Companies at the receiving end of the NPPA’s latest notices are crying foul. They believe that free pricing is important to generate funds for drug research. Swati Piramal, director of Mumbai-based drug maker Nicholas Piramal, says that medicines outside control subsidise the ones in it. “Otherwise, where is the money for R&D going to come from?” she asks. Last year, the Rs 2,500-crore Nicholas Piramal spent Rs 130 crore in finding new cures for diseases like cancer in response to India’s move to a drug patents regime. There is another problem says Ramesh Adige, an executive director at Gurgaon-based Ranbaxy Laboratories. The NPPA has revised the 20 per cent permissible increase in price per year to 10 per cent, with retrospective effect. “That is unfair, the industry may have to evaluate options,” says Adige.

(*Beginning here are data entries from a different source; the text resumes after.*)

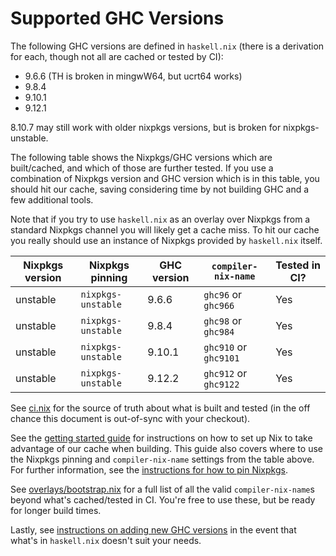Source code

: # Supported GHC Versions

The following GHC versions are defined in `haskell.nix` (there is a derivation
for each, though not all are cached or tested by CI):

- 9.6.6 (TH is broken in mingwW64, but ucrt64 works)
- 9.8.4
- 9.10.1
- 9.12.1

8.10.7 may still work with older nixpkgs versions, but is broken for
nixpkgs-unstable.

The following table shows the Nixpkgs/GHC versions which are built/cached, and
which of those are further tested.  If you use a combination of Nixpkgs version
and GHC version which is in this table, you should hit our cache, saving
considering time by not building GHC and a few additional tools.

Note that if you try to use `haskell.nix` as an overlay over Nixpkgs from a
standard Nixpkgs channel you will likely get a cache miss.  To hit our cache you
really should use an instance of Nixpkgs provided by `haskell.nix` itself.

| Nixpkgs version  | Nixpkgs pinning    | GHC version | `compiler-nix-name`   | Tested in CI? |
|------------------|--------------------|-------------|-----------------------|---------------|
| unstable         | `nixpkgs-unstable` | 9.6.6       | `ghc96` or `ghc966`   | Yes           |
| unstable         | `nixpkgs-unstable` | 9.8.4       | `ghc98` or `ghc984`   | Yes           |
| unstable         | `nixpkgs-unstable` | 9.10.1      | `ghc910` or `ghc9101` | Yes           |
| unstable         | `nixpkgs-unstable` | 9.12.2      | `ghc912` or `ghc9122` | Yes           |

See [ci.nix](https://github.com/input-output-hk/haskell.nix/blob/master/ci.nix)
for the source of truth about what is built and tested (in the off chance this
document is out-of-sync with your checkout).

See the [getting started guide](../tutorials/getting-started.md) for
instructions on how to set up Nix to take advantage of our cache when building.
This guide also covers where to use the Nixpkgs pinning and `compiler-nix-name`
settings from the table above.  For further information, see the [instructions
for how to pin Nixpkgs](../dev/nixpkgs-pin.md).

See
[overlays/bootstrap.nix](https://github.com/input-output-hk/haskell.nix/blob/master/overlays/bootstrap.nix)
for a full list of all the valid `compiler-nix-name`s beyond what's
cached/tested in CI.  You're free to use these, but be ready for longer build
times.

Lastly, see [instructions on adding new GHC versions](../dev/adding-new-ghc.md)
in the event that what's in `haskell.nix` doesn't suit your needs.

The pricing authority’s actions bring to a head a three-year battle that the industry has fought with Union minister for chemicals and fertilizers Ram Vilas Paswan. The minister has been threatening to bring 354 drugs under price control through a new pharma policy. The industry accuses him of trying to earn political dividend by publicly flaying them for profiteering. And it has lobbied hard to preempt the minister from carrying out his threat. “The industry is united against expanded and intrusive price controls,” says Adige. The policy is now out of Paswan’s hands and rests with a group of ministers (GoM) appointed by the PM.

This is not a good sign. Since 1999, the entire pricing debate has been caught in a web of committees. The GoM, led by Union Agriculture Minister Sharad Pawar, is the fourth committee in eight years charged with the task of giving India a workable drug pricing policy.